Required work
The copy you produce must hold every record exactly, and none of the images.

Records provided: Begin

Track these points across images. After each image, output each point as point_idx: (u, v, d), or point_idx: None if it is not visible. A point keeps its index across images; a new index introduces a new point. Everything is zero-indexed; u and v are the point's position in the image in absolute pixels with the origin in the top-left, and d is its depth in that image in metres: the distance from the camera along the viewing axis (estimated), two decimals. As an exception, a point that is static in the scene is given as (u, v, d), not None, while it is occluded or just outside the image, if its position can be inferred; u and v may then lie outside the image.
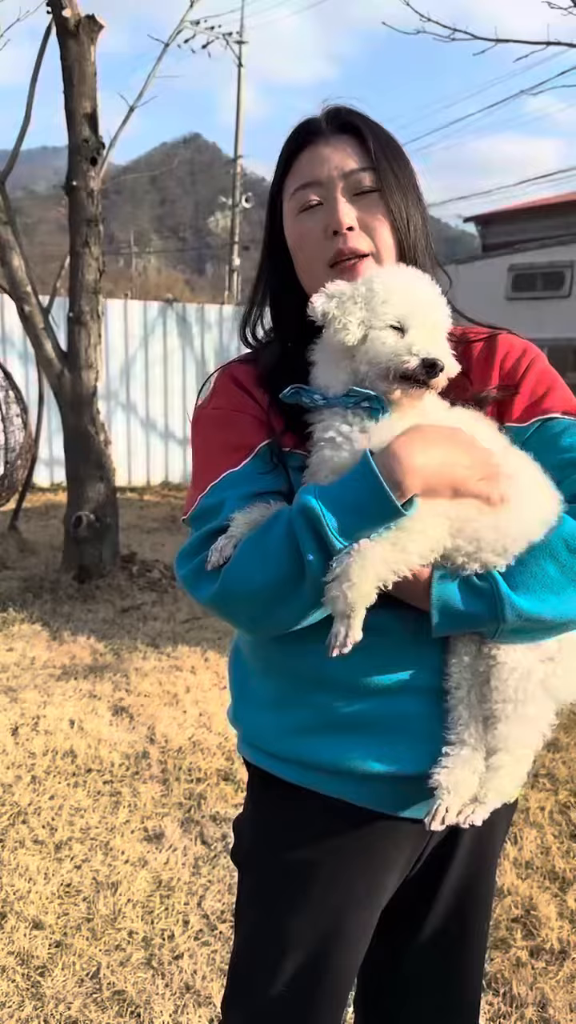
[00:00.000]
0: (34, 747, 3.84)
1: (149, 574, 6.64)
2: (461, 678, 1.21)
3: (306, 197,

Records provided: End

Expected output
Track these points across images. After each image, output each point as point_idx: (u, v, d), or point_idx: None if it is not visible. A point keeps its index across images; a new index introduces a new point. Everything is zero-indexed; u and v are the point's position in the image in absolute pixels with the origin in the top-left, and d is its depth in that image in metres: the distance from the camera along the viewing axis (estimated), two decimals. As an exception, a point that is static in the scene is given as (u, v, d), not None, while it is occluded or just outside the image, if its position can be inferred; u and v may then lie outside the image.
[00:00.000]
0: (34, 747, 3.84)
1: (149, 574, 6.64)
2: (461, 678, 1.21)
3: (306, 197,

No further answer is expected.